§ О задании:
Определите, согласуются ли с текстом о наследстве Чарлза три утверждения ниже. Для каждого ответьте «да» или «нет» и приведите точную цитату из текста, которая это решает.
1. Каждая дочь Чарлза получила по завещанию 5000 фунтов.
2. До того как взяться за управление имуществом, Розика имела опыт в области финансов.
3. К концу жизни Розики состояние Виктора уменьшилось.

──────── Изучаемый текст ────────

В соответствии с семейной традицией все состояние Чарлза (2 250 000 фунтов) досталось его единственному сыну Виктору. Каждой дочери отец завещал по 5000 фунтов. Розика, пусть и не имевшая опыта в области финансов, взялась управлять имуществом своего мужа, своего деверя Уолтера, а также наследством детей. Оказалось, что Розика обладает блестящим деловым чутьем: к концу ее жизни состояние Виктора удвоилось. Вот только в этом процессе некогда жизнерадостная красавица-конькобежица превратилась в угрюмую и грозную хозяйку: иного выхода не было. Свекровь Эмма, прежде столь энергичная, была сокрушена смертью мужа, а затем и любимого сына. Уолтер, страдавший, как и все остальные члены семьи, становился все более эксцентричным и почти не покидал своего музея.

──────── Исходные данные ────────

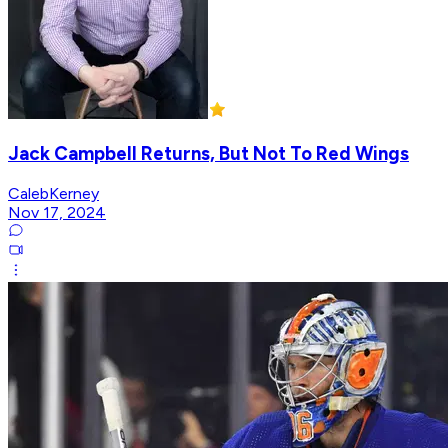
Jack Campbell Returns, But Not To Red Wings
CalebKerney
Nov 17, 2024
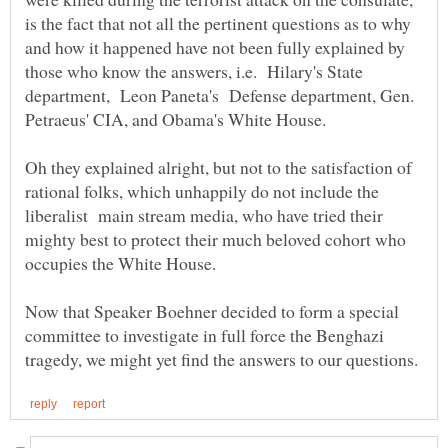
is the fact that not all the pertinent questions as to why
and how it happened have not been fully explained by
those who know the answers, i.e. Hilary's State
department, Leon Paneta's Defense department, Gen.
Oh they explained alright, but not to the satisfaction of
rational folks, which unhappily do not include the
liberalist main stream media, who have tried their
mighty best to protect their much beloved cohort who
Now that Speaker Boehner decided to form a special
committee to investigate in full force the Benghazi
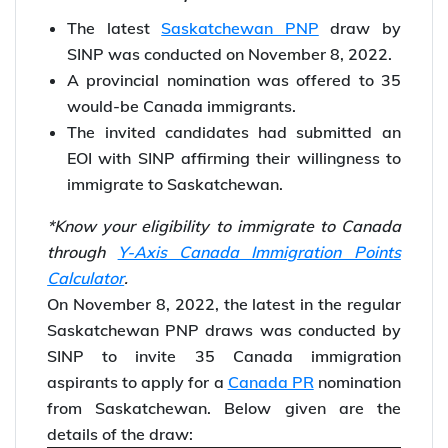
The latest
Saskatchewan PNP
draw by
SINP was conducted on November 8, 2022.
A provincial nomination was offered to 35
would-be Canada immigrants.
The invited candidates had submitted an
EOI with SINP affirming their willingness to
immigrate to Saskatchewan.
*Know your eligibility to immigrate to Canada
through
Y-Axis Canada Immigration Points
Calculator
.
On November 8, 2022, the latest in the regular
Saskatchewan PNP draws was conducted by
SINP to invite 35 Canada immigration
aspirants to apply for a
Canada PR
nomination
from Saskatchewan. Below given are the
details of the draw:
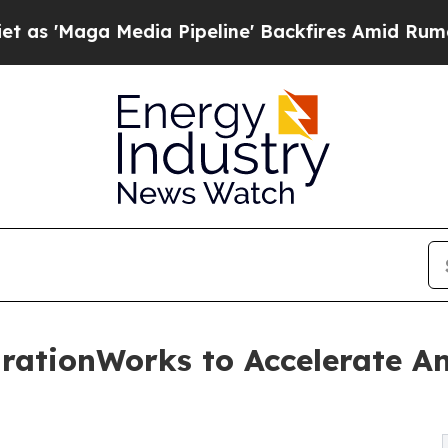
Media Pipeline' Backfires Amid Rumors Trump Wi
ationWorks to Accelerate An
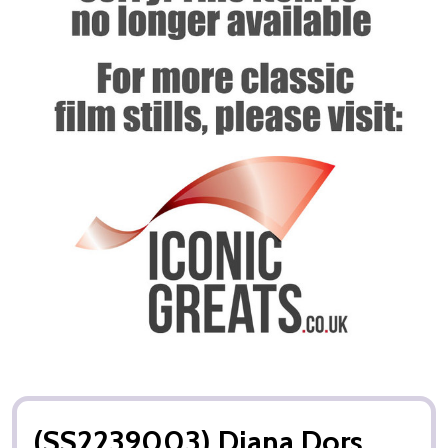
(SS2239003) Diana Dors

────────

§ Решение задачи:
1. Да: «Каждой дочери отец завещал по 5000 фунтов».
2. Нет: «пусть и не имевшая опыта в области финансов».
3. Нет: «к концу ее жизни состояние Виктора удвоилось».